▸ EXERCISE GOAL
Copy out every catalog line in the rows below, word for word and in the same order.

▸ PROVIDED DATA
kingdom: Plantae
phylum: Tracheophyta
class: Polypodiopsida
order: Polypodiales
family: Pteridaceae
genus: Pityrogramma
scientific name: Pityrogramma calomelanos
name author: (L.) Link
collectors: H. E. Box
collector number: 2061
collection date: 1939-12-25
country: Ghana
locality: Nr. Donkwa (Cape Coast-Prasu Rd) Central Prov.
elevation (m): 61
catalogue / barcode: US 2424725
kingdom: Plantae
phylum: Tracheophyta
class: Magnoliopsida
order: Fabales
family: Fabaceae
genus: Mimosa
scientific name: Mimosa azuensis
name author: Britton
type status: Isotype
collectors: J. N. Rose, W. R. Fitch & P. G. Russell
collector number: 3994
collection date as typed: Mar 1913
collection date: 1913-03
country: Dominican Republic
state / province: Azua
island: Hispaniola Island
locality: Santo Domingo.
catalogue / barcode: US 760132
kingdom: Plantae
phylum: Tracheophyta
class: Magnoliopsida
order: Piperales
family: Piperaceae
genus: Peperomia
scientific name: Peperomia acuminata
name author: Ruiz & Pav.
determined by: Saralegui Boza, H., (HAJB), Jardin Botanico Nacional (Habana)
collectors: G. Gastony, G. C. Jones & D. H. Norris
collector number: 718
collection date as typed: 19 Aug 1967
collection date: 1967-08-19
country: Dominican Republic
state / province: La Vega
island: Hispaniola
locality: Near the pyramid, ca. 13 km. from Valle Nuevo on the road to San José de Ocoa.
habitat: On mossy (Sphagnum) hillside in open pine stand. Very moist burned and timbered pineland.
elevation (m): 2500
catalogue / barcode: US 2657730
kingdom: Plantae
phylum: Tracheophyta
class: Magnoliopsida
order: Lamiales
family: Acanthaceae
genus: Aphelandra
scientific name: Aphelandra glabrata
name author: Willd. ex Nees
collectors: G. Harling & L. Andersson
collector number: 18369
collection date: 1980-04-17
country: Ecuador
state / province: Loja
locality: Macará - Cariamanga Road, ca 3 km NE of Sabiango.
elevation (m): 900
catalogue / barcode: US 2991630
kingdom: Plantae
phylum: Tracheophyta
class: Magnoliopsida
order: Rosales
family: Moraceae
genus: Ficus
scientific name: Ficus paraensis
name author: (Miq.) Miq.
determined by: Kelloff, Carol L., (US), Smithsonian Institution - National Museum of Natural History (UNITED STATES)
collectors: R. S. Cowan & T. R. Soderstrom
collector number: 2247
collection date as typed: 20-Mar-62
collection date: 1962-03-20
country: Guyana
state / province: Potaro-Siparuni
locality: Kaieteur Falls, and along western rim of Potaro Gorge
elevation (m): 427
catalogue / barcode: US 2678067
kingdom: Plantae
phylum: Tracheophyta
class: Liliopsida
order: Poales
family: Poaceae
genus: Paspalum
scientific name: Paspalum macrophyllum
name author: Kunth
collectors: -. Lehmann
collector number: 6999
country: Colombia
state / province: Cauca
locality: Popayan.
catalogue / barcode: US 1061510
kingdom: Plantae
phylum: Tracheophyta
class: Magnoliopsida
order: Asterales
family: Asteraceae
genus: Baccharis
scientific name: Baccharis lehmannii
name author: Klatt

▸ THE ANSWER
kingdom: Plantae
phylum: Tracheophyta
class: Polypodiopsida
order: Polypodiales
family: Pteridaceae
genus: Pityrogramma
scientific name: Pityrogramma calomelanos
name author: (L.) Link
collectors: H. E. Box
collector number: 2061
collection date: 1939-12-25
country: Ghana
locality: Nr. Donkwa (Cape Coast-Prasu Rd) Central Prov.
elevation (m): 61
catalogue / barcode: US 2424725
kingdom: Plantae
phylum: Tracheophyta
class: Magnoliopsida
order: Fabales
family: Fabaceae
genus: Mimosa
scientific name: Mimosa azuensis
name author: Britton
type status: Isotype
collectors: J. N. Rose, W. R. Fitch & P. G. Russell
collector number: 3994
collection date as typed: Mar 1913
collection date: 1913-03
country: Dominican Republic
state / province: Azua
island: Hispaniola Island
locality: Santo Domingo.
catalogue / barcode: US 760132
kingdom: Plantae
phylum: Tracheophyta
class: Magnoliopsida
order: Piperales
family: Piperaceae
genus: Peperomia
scientific name: Peperomia acuminata
name author: Ruiz & Pav.
determined by: Saralegui Boza, H., (HAJB), Jardin Botanico Nacional (Habana)
collectors: G. Gastony, G. C. Jones & D. H. Norris
collector number: 718
collection date as typed: 19 Aug 1967
collection date: 1967-08-19
country: Dominican Republic
state / province: La Vega
island: Hispaniola
locality: Near the pyramid, ca. 13 km. from Valle Nuevo on the road to San José de Ocoa.
habitat: On mossy (Sphagnum) hillside in open pine stand. Very moist burned and timbered pineland.
elevation (m): 2500
catalogue / barcode: US 2657730
kingdom: Plantae
phylum: Tracheophyta
class: Magnoliopsida
order: Lamiales
family: Acanthaceae
genus: Aphelandra
scientific name: Aphelandra glabrata
name author: Willd. ex Nees
collectors: G. Harling & L. Andersson
collector number: 18369
collection date: 1980-04-17
country: Ecuador
state / province: Loja
locality: Macará - Cariamanga Road, ca 3 km NE of Sabiango.
elevation (m): 900
catalogue / barcode: US 2991630
kingdom: Plantae
phylum: Tracheophyta
class: Magnoliopsida
order: Rosales
family: Moraceae
genus: Ficus
scientific name: Ficus paraensis
name author: (Miq.) Miq.
determined by: Kelloff, Carol L., (US), Smithsonian Institution - National Museum of Natural History (UNITED STATES)
collectors: R. S. Cowan & T. R. Soderstrom
collector number: 2247
collection date as typed: 20-Mar-62
collection date: 1962-03-20
country: Guyana
state / province: Potaro-Siparuni
locality: Kaieteur Falls, and along western rim of Potaro Gorge
elevation (m): 427
catalogue / barcode: US 2678067
kingdom: Plantae
phylum: Tracheophyta
class: Liliopsida
order: Poales
family: Poaceae
genus: Paspalum
scientific name: Paspalum macrophyllum
name author: Kunth
collectors: -. Lehmann
collector number: 6999
country: Colombia
state / province: Cauca
locality: Popayan.
catalogue / barcode: US 1061510
kingdom: Plantae
phylum: Tracheophyta
class: Magnoliopsida
order: Asterales
family: Asteraceae
genus: Baccharis
scientific name: Baccharis lehmannii
name author: Klatt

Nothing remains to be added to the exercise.